For Nicolas Falez, a senior reporter at RFI and former correspondent in Jerusalem, taking part in an international investigative consortium was a new experience. “I discovered the obvious benefits of combining our skills,” he said. “We’re all familiar with the vertical and pyramidal organization of our newsrooms. I was very interested in joining forces horizontally.”
This collaborative effort has allowed us to recount in detail how the Israeli Army deliberately targeted journalists using drones. Among them was Mahmoud Isleem Al-Basos, who had filmed for the Gaza Project and was killed several days later in an Israeli drone strike on March 15 in Beit Lahia while escorting a humanitarian convoy. The Israeli Army declared that, on that day, it specifically targeted “terrorists” using a drone but without backing up those claims.
Accessing unpublished documents from several Israeli ministries, we can also unveil the strategies deployed by the Israeli government to try to shield the Army and its officials from accountability before international courts. In some cases, the Israeli government went as far as to accuse Palestinian journalists—and the NGOs that defend them—of terrorism.
“Even now, my ears can hear the bullets bouncing off the door and the walls next to me.”
Killing the messenger will not kill the story. Coming together, we took forward the work of reporters who were killed while using drones to film the ruins – one of the only ways to show the extent of the damage to Gaza. Several days before he was killed, journalist Mahmoud Isleem Al-Basos filmed and shared drone footage with the consortium. His work was then combined with modeling techniques developed by the open source investigative group Bellingcat. The immersive, interactive 3D aerial maps of the Al Shati and Jabalia neighborhoods help readers visualize the scale of the destruction in an unprecedented fashion.
We also tell journalist Fadi Al-Wahidi’s story in detail. Paralyzed in a hospital bed in Gaza, the journalist told us about the day he was seriously wounded near the Jabalia refugee camp while wearing his press vest. He and his friends are convinced that the Israeli army shot him intentionally. “Even now, my ears can hear the bullets bouncing off the door and the walls next to me” Al-Wahidi said. “It was a targeted assassination [attempt]. It was a direct hit.”

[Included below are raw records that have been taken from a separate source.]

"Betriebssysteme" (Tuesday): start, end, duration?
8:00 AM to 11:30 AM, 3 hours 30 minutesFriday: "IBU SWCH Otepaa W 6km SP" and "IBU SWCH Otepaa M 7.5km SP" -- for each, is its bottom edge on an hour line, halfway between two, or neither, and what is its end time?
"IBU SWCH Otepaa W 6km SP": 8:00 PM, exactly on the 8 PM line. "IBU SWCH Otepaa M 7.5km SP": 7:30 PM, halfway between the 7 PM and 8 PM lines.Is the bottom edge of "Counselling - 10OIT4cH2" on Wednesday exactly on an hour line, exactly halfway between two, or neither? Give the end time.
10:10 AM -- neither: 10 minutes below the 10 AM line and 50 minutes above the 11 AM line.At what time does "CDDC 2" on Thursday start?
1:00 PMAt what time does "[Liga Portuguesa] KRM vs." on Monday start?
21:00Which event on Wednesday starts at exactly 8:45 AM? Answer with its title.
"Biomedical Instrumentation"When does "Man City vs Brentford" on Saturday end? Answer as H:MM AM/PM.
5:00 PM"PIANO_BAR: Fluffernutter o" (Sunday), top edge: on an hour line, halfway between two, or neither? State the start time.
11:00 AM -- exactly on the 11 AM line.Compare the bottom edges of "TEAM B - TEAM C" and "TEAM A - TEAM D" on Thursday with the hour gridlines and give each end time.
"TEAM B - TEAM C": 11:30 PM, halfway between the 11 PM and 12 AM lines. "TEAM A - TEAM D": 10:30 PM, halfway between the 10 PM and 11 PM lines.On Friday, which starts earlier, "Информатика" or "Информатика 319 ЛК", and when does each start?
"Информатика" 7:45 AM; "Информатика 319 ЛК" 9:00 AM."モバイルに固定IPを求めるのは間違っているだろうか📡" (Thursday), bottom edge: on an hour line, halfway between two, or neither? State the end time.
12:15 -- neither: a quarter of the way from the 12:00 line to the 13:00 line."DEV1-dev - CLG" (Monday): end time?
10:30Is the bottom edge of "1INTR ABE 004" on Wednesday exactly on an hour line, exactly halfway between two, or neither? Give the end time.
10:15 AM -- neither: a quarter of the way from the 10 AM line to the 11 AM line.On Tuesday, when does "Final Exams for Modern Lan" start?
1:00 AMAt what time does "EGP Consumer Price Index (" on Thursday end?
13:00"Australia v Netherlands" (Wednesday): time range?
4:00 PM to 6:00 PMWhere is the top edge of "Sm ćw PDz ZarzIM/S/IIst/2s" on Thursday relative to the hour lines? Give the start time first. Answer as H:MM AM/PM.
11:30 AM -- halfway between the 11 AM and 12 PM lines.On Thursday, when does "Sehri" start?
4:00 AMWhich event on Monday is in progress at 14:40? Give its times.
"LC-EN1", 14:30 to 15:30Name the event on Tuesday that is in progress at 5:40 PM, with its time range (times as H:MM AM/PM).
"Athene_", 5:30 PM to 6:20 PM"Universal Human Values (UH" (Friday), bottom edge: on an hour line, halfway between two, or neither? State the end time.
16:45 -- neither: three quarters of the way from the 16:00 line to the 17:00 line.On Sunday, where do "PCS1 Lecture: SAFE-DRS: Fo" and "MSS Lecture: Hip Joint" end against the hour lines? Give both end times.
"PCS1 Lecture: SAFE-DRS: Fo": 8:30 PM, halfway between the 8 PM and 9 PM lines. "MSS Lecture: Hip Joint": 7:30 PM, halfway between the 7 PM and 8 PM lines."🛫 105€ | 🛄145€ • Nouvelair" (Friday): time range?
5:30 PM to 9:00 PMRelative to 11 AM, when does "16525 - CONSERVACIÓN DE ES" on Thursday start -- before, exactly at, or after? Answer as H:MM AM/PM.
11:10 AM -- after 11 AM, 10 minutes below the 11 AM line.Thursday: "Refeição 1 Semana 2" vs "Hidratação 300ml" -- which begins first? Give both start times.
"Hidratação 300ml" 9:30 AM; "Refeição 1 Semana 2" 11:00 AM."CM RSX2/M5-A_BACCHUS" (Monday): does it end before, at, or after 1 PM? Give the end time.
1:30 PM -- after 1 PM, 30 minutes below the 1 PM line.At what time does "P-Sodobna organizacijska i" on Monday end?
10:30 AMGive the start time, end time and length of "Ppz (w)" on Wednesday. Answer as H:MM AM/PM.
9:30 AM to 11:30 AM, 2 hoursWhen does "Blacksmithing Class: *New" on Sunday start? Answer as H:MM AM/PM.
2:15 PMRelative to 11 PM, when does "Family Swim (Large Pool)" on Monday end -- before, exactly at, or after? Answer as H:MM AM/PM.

On March 24, journalist Hosam Shabat was killed by an Israeli drone while riding in an Al Jazeera car. “I wear a press vest and a helmet. We always try to be identified as journalists so that the occupying army has no excuse to target us,” he had explained to Le Monde in June 2024, as part of the first installment of the Gaza Project.
Aware of the danger, he had entrusted a message as a testament to his relatives. They published it on X after his death. The 23-year-old journalist wrote:“By God, I fulfilled my duty as a journalist. I risked everything to report the truth, and now, I am finally at rest.” In short he asked the people who’d read him to “keep telling our stories.”
This is the very essence of the Gaza Project.